Saturday 2 May 2015

Marika Rose: Machines of loving grace: angelic labour in Dionysius’ Celestial Hierarchy

On Marx’s account, a machine is made up of three components: a motor mechanism, a self-moving power which drives the machine as a whole; a transmitting mechanism, which divides and distributes this power; and the tool or working machine. We might, then, read Dionysius' Celestial Hierarchy as the description of a heavenly machine designed, as Giorgio Agamben suggests, for the government of the world and the generation of surplus value in the form of doxology. The divine eros which generates the Dionysian cosmos originates with God, is passed on by the angelic messengers, who transmit the divine power to the ecclesiastical hierarchy, whose members labour to become fellow workers with God.
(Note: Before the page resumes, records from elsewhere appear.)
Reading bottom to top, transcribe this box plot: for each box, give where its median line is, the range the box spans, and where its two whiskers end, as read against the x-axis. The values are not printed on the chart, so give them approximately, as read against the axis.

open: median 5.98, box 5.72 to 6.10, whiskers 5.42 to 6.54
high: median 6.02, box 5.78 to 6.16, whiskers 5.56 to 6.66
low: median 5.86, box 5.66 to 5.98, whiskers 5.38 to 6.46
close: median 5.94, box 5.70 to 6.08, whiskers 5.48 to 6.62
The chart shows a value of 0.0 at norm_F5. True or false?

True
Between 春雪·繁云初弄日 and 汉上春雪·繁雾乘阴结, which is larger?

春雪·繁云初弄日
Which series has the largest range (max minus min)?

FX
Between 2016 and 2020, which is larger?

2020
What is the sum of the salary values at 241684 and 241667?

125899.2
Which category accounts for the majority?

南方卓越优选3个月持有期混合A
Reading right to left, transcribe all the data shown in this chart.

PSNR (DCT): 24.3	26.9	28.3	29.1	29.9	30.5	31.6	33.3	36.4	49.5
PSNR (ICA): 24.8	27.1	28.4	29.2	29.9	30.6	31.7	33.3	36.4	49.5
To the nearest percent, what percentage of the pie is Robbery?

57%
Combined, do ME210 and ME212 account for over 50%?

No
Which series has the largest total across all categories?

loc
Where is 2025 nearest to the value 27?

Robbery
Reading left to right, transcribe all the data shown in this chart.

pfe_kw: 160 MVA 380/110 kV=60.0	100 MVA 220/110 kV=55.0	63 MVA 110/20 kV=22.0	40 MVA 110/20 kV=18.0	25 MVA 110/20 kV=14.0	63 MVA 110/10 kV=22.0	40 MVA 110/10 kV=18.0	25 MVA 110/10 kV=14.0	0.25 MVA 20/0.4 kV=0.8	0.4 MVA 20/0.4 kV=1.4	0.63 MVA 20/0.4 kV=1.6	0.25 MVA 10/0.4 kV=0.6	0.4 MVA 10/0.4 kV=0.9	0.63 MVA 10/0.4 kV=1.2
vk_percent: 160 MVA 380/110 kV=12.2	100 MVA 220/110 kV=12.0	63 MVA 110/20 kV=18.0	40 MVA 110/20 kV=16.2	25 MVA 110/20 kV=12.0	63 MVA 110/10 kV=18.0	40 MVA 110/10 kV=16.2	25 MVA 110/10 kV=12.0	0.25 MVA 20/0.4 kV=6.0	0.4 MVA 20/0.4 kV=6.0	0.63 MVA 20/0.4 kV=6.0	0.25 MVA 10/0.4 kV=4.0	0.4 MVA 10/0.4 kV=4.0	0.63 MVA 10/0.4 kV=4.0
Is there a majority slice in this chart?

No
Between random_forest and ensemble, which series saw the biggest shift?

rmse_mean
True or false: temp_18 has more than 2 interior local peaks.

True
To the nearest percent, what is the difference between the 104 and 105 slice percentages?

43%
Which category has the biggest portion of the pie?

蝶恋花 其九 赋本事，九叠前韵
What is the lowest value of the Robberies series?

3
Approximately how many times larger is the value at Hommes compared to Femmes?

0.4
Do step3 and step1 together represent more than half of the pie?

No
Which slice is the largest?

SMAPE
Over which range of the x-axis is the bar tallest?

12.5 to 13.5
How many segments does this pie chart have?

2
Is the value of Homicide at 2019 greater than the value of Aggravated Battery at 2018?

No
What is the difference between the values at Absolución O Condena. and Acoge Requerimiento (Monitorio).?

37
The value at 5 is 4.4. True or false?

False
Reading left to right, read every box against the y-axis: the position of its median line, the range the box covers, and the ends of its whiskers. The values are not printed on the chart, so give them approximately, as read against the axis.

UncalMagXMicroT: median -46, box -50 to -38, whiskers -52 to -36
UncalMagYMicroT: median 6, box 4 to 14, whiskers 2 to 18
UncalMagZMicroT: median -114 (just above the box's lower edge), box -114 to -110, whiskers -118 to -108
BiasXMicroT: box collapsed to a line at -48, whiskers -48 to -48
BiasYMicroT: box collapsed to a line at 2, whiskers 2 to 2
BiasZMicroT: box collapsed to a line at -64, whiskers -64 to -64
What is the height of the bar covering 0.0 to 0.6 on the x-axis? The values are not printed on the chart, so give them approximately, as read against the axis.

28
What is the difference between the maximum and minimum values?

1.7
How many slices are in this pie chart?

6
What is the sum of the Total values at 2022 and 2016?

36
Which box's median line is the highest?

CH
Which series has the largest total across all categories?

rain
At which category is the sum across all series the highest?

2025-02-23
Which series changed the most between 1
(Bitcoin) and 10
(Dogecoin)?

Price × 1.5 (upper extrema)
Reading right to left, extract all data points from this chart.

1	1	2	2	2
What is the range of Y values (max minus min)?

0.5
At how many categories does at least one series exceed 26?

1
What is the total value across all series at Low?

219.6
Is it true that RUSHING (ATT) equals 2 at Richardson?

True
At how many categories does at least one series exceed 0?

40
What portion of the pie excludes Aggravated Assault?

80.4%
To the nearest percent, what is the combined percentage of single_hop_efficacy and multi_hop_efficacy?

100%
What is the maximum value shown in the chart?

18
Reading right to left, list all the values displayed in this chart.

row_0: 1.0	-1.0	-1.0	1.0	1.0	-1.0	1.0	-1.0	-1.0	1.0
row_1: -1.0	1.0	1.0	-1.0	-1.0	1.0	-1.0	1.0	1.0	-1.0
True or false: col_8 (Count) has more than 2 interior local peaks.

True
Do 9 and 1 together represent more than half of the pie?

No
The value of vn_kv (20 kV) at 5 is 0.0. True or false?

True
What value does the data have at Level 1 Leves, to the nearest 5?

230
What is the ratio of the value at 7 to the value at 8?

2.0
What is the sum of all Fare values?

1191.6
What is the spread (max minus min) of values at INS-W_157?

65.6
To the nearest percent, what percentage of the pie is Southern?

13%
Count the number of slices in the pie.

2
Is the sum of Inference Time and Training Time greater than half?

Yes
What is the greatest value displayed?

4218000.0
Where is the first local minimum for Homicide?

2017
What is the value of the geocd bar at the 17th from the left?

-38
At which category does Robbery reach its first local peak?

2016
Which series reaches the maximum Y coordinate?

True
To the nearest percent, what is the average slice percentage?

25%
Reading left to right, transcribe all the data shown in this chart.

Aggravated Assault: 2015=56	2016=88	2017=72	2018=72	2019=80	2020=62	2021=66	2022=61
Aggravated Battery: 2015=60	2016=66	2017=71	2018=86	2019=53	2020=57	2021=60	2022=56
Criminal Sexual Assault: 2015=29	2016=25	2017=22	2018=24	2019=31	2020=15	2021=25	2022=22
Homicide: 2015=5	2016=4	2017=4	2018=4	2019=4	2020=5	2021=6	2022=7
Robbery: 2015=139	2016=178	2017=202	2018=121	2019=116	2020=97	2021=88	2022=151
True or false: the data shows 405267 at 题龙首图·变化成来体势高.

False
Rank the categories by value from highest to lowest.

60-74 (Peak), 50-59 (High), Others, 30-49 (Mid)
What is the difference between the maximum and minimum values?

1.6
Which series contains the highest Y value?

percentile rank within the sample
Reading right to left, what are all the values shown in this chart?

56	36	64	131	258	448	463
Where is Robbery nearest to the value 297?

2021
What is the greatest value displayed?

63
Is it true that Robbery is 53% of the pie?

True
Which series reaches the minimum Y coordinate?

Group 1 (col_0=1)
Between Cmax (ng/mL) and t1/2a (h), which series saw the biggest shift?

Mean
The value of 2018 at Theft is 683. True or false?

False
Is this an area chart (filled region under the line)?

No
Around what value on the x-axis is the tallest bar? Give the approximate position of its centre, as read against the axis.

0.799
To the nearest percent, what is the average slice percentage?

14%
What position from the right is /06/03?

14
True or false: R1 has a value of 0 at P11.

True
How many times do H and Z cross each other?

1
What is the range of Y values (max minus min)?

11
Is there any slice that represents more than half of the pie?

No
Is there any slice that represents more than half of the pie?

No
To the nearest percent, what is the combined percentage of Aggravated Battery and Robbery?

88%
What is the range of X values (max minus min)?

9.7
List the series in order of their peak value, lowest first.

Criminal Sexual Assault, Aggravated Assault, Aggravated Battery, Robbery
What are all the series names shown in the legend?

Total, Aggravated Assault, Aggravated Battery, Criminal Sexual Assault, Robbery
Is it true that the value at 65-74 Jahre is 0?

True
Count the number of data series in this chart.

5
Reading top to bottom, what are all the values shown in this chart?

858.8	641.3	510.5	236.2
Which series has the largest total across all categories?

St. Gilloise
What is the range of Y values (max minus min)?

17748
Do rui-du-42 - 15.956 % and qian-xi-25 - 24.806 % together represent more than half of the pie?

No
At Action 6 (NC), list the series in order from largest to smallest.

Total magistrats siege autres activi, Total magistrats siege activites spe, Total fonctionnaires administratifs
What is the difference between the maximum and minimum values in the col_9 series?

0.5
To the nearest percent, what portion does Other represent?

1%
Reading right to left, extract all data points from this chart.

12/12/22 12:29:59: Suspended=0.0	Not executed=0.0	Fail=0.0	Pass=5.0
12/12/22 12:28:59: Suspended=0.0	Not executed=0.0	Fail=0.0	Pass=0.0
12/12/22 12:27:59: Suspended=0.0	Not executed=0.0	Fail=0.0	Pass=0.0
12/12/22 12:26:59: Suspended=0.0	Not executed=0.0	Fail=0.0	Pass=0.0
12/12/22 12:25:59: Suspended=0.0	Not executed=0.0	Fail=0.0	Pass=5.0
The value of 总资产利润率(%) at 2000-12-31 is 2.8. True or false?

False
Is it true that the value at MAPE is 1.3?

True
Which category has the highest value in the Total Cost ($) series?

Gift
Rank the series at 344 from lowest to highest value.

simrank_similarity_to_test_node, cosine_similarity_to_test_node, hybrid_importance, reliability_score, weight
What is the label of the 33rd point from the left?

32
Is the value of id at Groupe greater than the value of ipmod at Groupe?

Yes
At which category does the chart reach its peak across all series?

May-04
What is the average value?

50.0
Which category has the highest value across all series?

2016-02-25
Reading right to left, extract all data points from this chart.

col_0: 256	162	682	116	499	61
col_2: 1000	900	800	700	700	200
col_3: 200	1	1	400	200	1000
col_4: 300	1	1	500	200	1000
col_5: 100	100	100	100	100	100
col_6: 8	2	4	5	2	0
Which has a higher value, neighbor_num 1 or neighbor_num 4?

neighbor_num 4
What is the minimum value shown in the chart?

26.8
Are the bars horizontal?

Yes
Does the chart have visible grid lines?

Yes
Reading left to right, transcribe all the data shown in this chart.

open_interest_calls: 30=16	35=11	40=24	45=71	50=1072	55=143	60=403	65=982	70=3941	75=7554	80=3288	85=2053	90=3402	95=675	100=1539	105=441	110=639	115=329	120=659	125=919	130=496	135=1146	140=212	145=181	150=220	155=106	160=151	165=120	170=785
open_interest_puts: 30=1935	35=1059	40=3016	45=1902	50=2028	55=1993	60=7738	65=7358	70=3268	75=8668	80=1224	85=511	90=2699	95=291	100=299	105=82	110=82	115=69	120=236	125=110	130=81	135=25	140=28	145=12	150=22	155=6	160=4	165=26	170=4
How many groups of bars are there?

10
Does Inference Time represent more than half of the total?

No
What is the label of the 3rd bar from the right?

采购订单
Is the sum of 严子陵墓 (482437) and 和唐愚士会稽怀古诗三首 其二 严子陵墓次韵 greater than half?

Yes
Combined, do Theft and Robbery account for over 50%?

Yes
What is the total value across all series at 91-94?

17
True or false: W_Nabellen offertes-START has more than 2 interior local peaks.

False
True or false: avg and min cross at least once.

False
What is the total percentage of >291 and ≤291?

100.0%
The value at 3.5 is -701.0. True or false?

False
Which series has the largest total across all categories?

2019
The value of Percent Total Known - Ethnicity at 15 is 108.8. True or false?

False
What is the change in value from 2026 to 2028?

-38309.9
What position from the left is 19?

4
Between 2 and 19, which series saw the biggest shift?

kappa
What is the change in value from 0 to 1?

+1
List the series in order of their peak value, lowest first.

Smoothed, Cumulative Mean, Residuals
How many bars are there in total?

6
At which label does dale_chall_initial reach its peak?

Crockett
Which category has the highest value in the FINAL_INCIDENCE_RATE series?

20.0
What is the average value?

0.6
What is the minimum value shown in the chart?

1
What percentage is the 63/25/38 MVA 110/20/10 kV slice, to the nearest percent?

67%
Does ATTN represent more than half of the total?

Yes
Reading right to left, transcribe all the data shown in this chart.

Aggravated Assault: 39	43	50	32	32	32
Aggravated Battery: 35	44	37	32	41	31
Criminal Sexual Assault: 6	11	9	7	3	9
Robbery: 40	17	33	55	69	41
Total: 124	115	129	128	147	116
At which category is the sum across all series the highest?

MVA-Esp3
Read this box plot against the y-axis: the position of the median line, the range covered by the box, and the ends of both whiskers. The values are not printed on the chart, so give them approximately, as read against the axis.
As Marx well knew, machines can function as instruments either of domination or of liberation. This paper will explore the nature of angelic labour in Dionysius through the lens of contemporary discussions of the machinic transformation of human labour. First, it will draw on Frédéric Lordon and Maurizio Lazzarato’s account of the entanglement of machines and desire in contemporary labour in order to think through the relationship of the divine eros and the role of angels as ‘fellow workmen for God’. Second, it will read the apocalyptic significance of angels in Dionysius' anthropology in light of Donna Haraway’s exposition of the utopian possibilities of the cyborg to explore the deeply ambiguous role that angels play in theological accounts of the nature and eschatological purpose of human life and labour in the work of Dionysius and his interpreters.